ASSIGNMENT
Please return every line from the entries that has the string "later" in it.

Saved data entries

# # # #

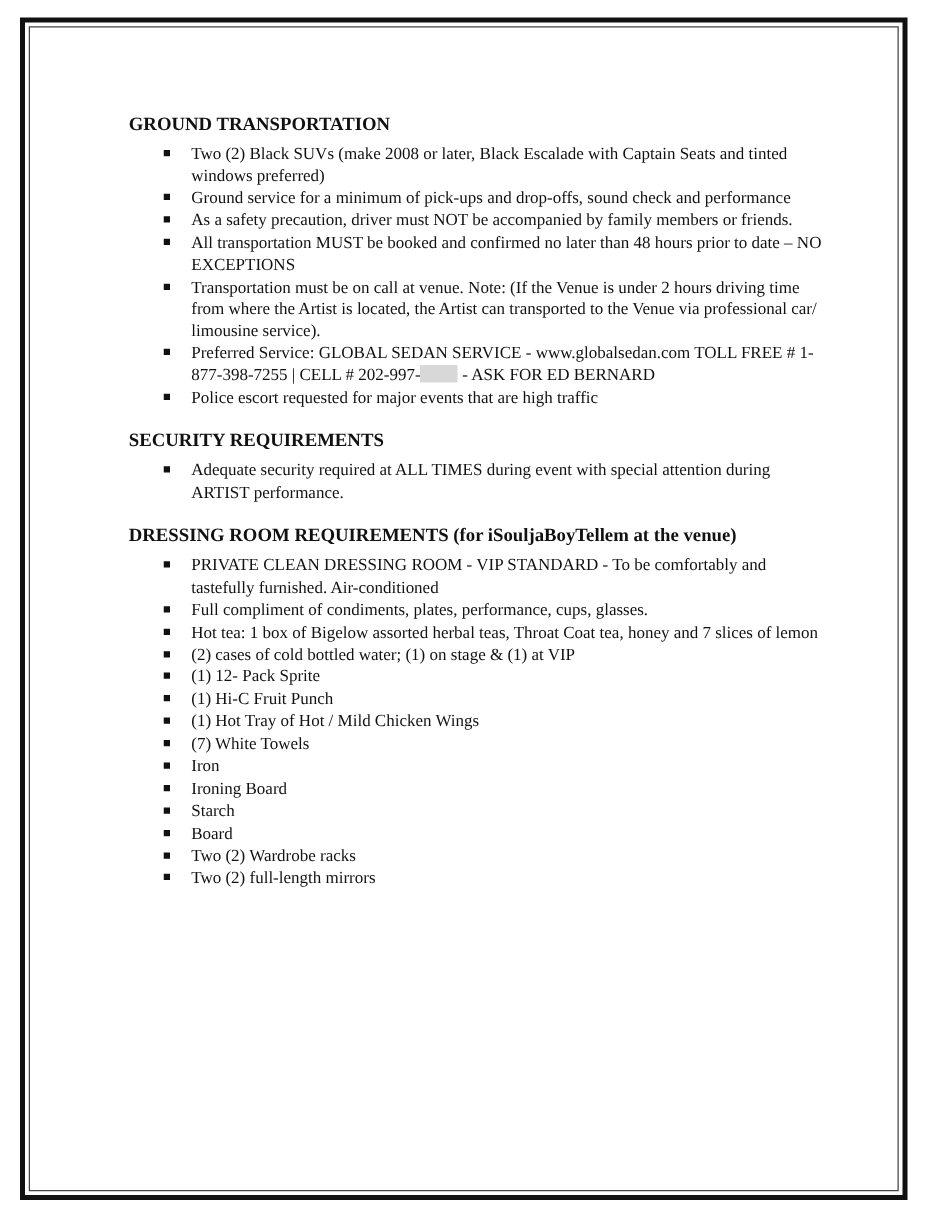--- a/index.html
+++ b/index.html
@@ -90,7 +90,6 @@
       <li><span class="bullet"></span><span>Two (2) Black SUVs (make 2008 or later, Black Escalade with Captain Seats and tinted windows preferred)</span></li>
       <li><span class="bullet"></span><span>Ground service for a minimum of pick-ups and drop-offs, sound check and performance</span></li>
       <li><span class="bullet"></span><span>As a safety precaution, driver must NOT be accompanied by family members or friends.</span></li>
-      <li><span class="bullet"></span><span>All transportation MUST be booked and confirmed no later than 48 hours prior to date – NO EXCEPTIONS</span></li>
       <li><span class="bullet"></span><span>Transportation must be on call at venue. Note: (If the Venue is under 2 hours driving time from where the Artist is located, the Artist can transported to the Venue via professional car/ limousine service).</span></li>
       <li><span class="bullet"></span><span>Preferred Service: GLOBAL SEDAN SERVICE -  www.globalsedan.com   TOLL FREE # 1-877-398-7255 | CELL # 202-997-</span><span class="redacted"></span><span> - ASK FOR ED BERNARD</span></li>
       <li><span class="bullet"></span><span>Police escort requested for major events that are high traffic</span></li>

# # # #

WRITTEN REPLY
       <li><span class="bullet"></span><span>Two (2) Black SUVs (make 2008 or later, Black Escalade with Captain Seats and tinted windows preferred)</span></li>
-      <li><span class="bullet"></span><span>All transportation MUST be booked and confirmed no later than 48 hours prior to date – NO EXCEPTIONS</span></li>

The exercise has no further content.